E per il presidente del Consorzio del Gallo Nero sta funzionando il padiglione della Toscana? «Sì, sì assolutamente. Lo stare tutti insieme, giocando ognuno le proprie carte, senz’altro porta bene ed è efficace come proposta. Ben felici di stare nel padiglione della Toscana».
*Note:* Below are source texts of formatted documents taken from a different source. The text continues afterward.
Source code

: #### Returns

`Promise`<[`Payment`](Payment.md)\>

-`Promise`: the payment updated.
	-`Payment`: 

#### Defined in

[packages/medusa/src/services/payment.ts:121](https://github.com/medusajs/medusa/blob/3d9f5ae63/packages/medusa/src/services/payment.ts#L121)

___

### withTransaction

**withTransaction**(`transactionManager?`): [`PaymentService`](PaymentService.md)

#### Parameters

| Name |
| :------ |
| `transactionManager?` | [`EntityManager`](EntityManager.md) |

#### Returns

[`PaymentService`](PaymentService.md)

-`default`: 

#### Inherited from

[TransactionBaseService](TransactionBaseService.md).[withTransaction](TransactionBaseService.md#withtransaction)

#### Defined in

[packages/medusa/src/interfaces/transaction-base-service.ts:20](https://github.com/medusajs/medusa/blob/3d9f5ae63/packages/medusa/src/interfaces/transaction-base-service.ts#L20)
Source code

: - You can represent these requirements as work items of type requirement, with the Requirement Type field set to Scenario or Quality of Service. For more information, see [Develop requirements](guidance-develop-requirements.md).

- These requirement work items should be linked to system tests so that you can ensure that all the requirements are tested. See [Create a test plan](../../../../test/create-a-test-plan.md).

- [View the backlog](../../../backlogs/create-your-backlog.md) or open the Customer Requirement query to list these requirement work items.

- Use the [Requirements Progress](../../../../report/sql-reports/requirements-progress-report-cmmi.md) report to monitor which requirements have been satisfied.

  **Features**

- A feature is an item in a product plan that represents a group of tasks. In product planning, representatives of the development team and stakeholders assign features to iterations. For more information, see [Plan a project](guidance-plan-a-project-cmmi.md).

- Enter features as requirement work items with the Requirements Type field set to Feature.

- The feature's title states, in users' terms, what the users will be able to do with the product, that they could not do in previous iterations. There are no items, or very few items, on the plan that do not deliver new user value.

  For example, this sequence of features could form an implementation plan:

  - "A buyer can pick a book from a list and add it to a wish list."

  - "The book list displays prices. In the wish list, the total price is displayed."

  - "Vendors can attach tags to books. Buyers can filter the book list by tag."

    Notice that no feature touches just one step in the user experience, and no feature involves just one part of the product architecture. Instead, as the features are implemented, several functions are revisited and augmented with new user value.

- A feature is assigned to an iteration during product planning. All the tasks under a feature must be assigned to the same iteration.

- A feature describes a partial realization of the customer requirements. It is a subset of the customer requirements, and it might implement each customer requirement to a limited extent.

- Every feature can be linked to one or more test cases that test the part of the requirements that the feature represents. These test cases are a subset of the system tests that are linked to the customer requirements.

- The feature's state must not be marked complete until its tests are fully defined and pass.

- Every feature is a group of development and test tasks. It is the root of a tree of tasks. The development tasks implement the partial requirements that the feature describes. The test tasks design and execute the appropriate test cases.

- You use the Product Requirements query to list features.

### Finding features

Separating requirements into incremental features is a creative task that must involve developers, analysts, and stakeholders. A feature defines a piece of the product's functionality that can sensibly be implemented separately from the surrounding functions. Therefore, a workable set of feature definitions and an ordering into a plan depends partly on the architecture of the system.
A Carlotta Gori, direttore del Consorzio Chianti Classico, abbiamo chiesto un parere sull’offerta di convegni e incontri tecnici di Vinitaly 2023. «Noi abbiamo partecipato agli eventi più istituzionali, stando dentro lo stand diventa difficile partecipare alla proposta molto ampia, devo dire, perché si sono affrontati argomenti anche molto diversi fra loro: dalla salute, alla sostenibilità, alla tutela dei marchi. E avrei voluto partecipare a quel convegno lì…» … su quel tema lì mi può dire qualcosa di più? «Noi siamo sensibili, abbiamo un marchio che è tutelato in tutto il mondo, il Gallo Nero, che è il marchio enologico più famoso del mondo. Quindi lavoriamo tanto per la tutela e la protezione dei marchi. Pensiamo che le competenze fra gli uffici marchi e le commissioni agricoltura debbano comunque rimanere separate, perché sono competenze distinte: tutelare le denominazioni è qualcosa di diverso rispetto alla tutela della proprietà intellettuale. Sono due elementi che possono unirsi per dare più tutela, ma ognuno deve mantenere il proprio ruolo e il proprio compito».
E a proposito delle Uga, le Unità geografiche aggiuntive, e a quando entreranno in vigore, ci ha detto: «ci auguriamo a luglio. Tra pochi giorni dovrebbe essere pubblicato il nuovo disciplinare di produzione, quindi i vini della Gran Selezione del 2020, che entra in commercio il 1° luglio del 2023, dovrebbero portare il nome delle Unità geografiche aggiuntive in etichetta». Come va interpretata questa sfida? «Nel progetto crediamo tantissimo. È un progetto in cui tutti i produttori stanno investendo con una crescita del numero delle etichette di Gran Selezione, in vista di questa nuova opportunità di legare sempre di più le produzioni al proprio territorio di origine, all’interno di una denominazione abbastanza ampia come è il Chianti Classico». Questo avrà impatto sia sul mercato interno che su quello estero? «Assolutamente, anche perché l’80% del prodotto del Chianti Classico va sul mercato estero e deve quindi funzionare lì».